EXERCISE INSTRUCTIONS
Where a picture appears, leave it out; copy everything else in the records exactly.

[[ INFORMATION SUPPLIED open ]]

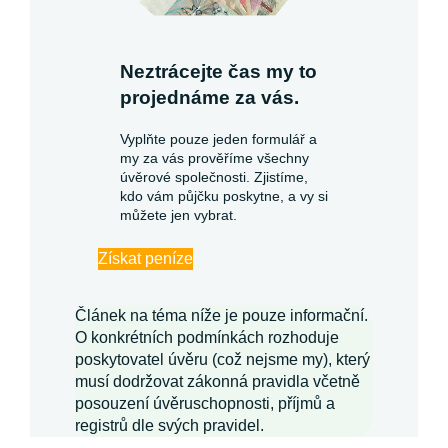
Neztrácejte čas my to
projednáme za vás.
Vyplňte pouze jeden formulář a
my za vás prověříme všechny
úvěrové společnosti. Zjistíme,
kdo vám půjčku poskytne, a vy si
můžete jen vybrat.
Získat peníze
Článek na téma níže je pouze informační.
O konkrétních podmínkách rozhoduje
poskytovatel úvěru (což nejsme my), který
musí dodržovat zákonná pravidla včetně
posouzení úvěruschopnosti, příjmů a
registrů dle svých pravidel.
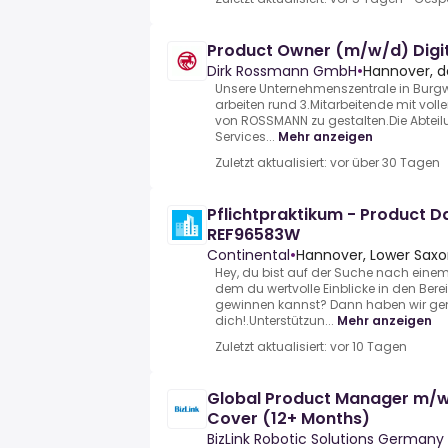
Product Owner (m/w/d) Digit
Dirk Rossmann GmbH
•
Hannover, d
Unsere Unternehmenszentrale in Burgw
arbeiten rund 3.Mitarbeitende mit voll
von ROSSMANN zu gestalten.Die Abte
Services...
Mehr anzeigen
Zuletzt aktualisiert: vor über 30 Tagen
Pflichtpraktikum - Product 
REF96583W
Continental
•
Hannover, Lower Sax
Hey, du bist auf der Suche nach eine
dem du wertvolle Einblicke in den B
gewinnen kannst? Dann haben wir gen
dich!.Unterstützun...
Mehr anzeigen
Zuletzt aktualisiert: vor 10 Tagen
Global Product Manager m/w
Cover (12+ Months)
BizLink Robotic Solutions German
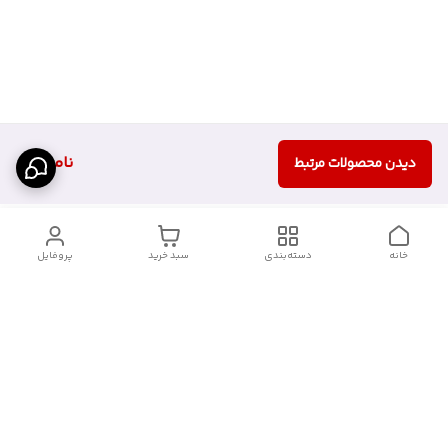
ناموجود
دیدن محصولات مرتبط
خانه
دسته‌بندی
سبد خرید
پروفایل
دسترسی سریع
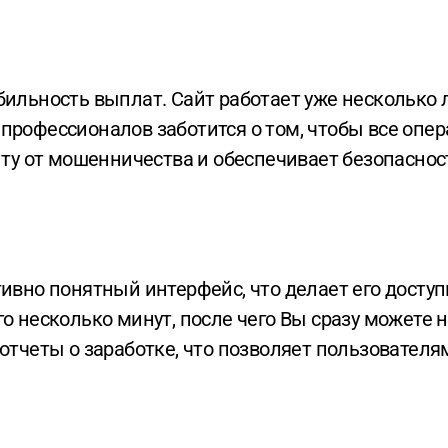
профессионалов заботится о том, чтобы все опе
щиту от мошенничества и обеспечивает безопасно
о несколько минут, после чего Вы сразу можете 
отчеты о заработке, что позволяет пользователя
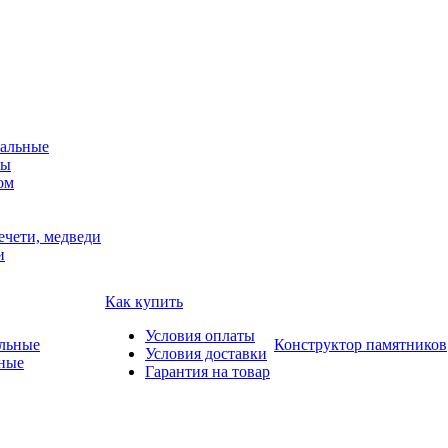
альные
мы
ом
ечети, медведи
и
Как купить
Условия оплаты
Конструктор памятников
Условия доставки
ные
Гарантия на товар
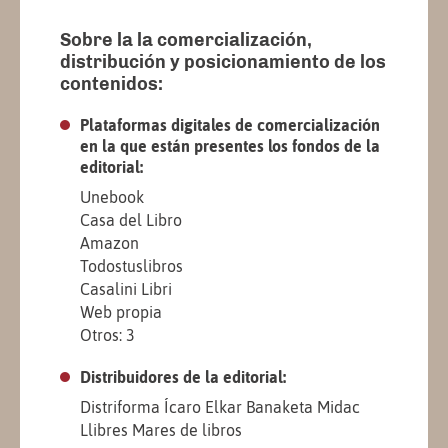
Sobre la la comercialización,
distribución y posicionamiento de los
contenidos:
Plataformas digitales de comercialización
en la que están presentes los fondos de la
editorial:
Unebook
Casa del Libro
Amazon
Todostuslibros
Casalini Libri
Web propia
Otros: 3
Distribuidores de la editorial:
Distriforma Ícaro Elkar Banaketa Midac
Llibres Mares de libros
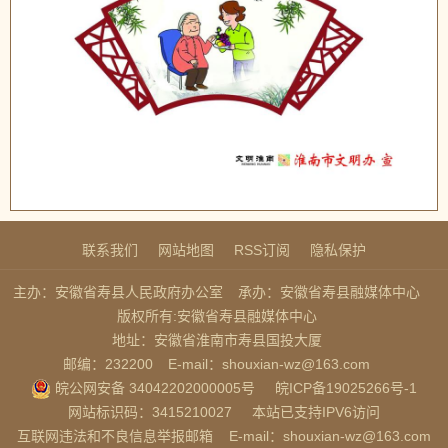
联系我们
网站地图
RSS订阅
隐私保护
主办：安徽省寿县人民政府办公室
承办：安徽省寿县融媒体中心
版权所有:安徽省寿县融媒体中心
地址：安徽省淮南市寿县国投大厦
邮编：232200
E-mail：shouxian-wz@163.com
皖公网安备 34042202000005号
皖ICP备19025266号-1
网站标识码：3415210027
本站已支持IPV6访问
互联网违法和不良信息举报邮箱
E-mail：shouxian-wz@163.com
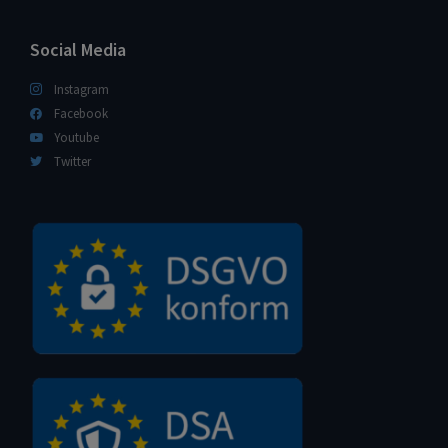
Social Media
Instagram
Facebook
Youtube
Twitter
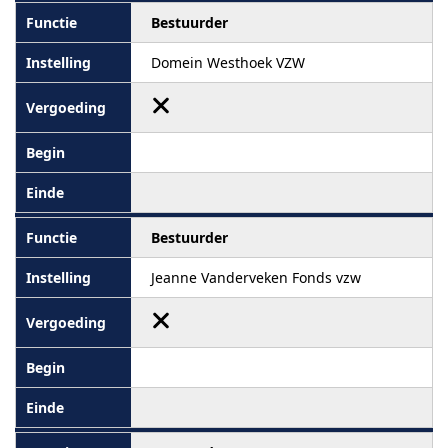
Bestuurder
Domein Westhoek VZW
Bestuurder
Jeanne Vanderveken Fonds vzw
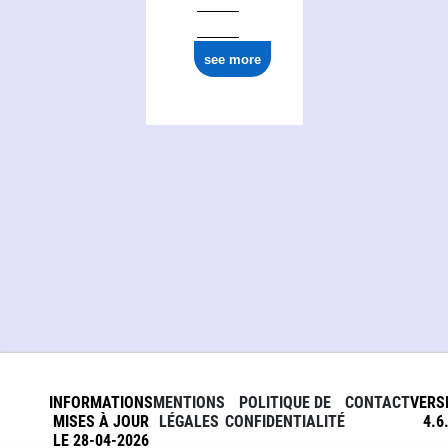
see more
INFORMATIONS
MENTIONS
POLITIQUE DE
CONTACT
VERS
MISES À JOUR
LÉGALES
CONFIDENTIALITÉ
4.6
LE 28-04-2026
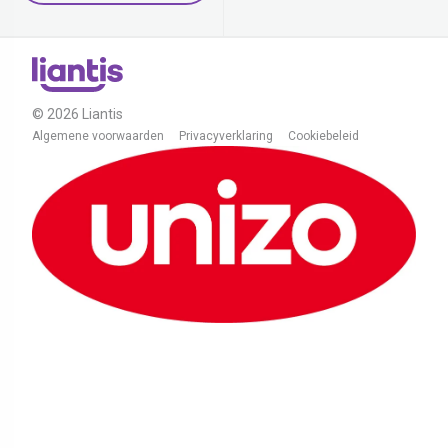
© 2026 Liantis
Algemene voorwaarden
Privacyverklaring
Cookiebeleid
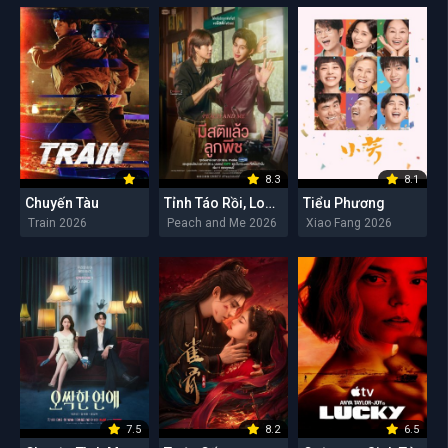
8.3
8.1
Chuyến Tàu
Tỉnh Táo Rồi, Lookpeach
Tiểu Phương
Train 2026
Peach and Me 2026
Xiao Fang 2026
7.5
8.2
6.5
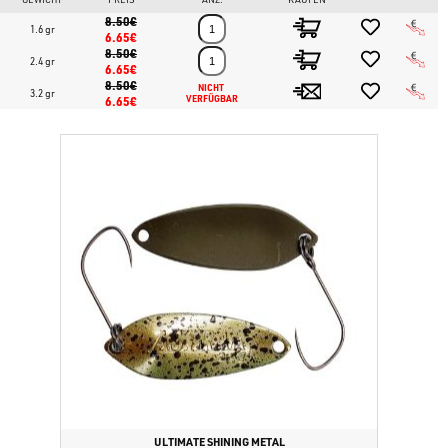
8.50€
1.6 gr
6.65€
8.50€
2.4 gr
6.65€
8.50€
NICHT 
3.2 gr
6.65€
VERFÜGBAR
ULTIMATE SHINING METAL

[[ INFORMATION SUPPLIED closed ]]

SOLVED PROBLEM
Neztrácejte čas my to
projednáme za vás.
Vyplňte pouze jeden formulář a
my za vás prověříme všechny
úvěrové společnosti. Zjistíme,
kdo vám půjčku poskytne, a vy si
můžete jen vybrat.
Získat peníze
Článek na téma níže je pouze informační.
O konkrétních podmínkách rozhoduje
poskytovatel úvěru (což nejsme my), který
musí dodržovat zákonná pravidla včetně
posouzení úvěruschopnosti, příjmů a
registrů dle svých pravidel.
Product Owner (m/w/d) Digit
Dirk Rossmann GmbH
•
Hannover, d
Unsere Unternehmenszentrale in Burgw
arbeiten rund 3.Mitarbeitende mit voll
von ROSSMANN zu gestalten.Die Abte
Services...
Mehr anzeigen
Zuletzt aktualisiert: vor über 30 Tagen
Pflichtpraktikum - Product 
REF96583W
Continental
•
Hannover, Lower Sax
Hey, du bist auf der Suche nach eine
dem du wertvolle Einblicke in den B
gewinnen kannst? Dann haben wir gen
dich!.Unterstützun...
Mehr anzeigen
Zuletzt aktualisiert: vor 10 Tagen
Global Product Manager m/w
Cover (12+ Months)
BizLink Robotic Solutions German
ناموجود
دیدن محصولات مرتبط
خانه
دسته‌بندی
سبد خرید
پروفایل
دسترسی سریع
профессионалов заботится о том, чтобы все опе
щиту от мошенничества и обеспечивает безопасно
о несколько минут, после чего Вы сразу можете 
отчеты о заработке, что позволяет пользователя
альные
мы
ом
ечети, медведи
и
Как купить
Условия оплаты
Конструктор памятников
Условия доставки
ные
Гарантия на товар
Sobre la la comercialización,
distribución y posicionamiento de los
contenidos:
Plataformas digitales de comercialización
en la que están presentes los fondos de la
editorial:
Unebook
Casa del Libro
Amazon
Todostuslibros
Casalini Libri
Web propia
Otros: 3
Distribuidores de la editorial:
Distriforma Ícaro Elkar Banaketa Midac
Llibres Mares de libros
联系我们
网站地图
RSS订阅
隐私保护
主办：安徽省寿县人民政府办公室
承办：安徽省寿县融媒体中心
版权所有:安徽省寿县融媒体中心
地址：安徽省淮南市寿县国投大厦
邮编：232200
E-mail：shouxian-wz@163.com
皖公网安备 34042202000005号
皖ICP备19025266号-1
网站标识码：3415210027
本站已支持IPV6访问
互联网违法和不良信息举报邮箱
E-mail：shouxian-wz@163.com
Social Media
Instagram
Facebook
Youtube
Twitter
Bestuurder
Domein Westhoek VZW
Bestuurder
Jeanne Vanderveken Fonds vzw
see more
INFORMATIONS
MENTIONS
POLITIQUE DE
CONTACT
VERS
MISES À JOUR
LÉGALES
CONFIDENTIALITÉ
4.6
LE 28-04-2026
© 2026 Liantis
Algemene voorwaarden
Privacyverklaring
Cookiebeleid
8.3
8.1
Chuyến Tàu
Tỉnh Táo Rồi, Lookpeach
Tiểu Phương
Train 2026
Peach and Me 2026
Xiao Fang 2026
7.5
8.2
6.5
8.50€
1.6 gr
6.65€
8.50€
2.4 gr
6.65€
8.50€
NICHT 
3.2 gr
6.65€
VERFÜGBAR
ULTIMATE SHINING METAL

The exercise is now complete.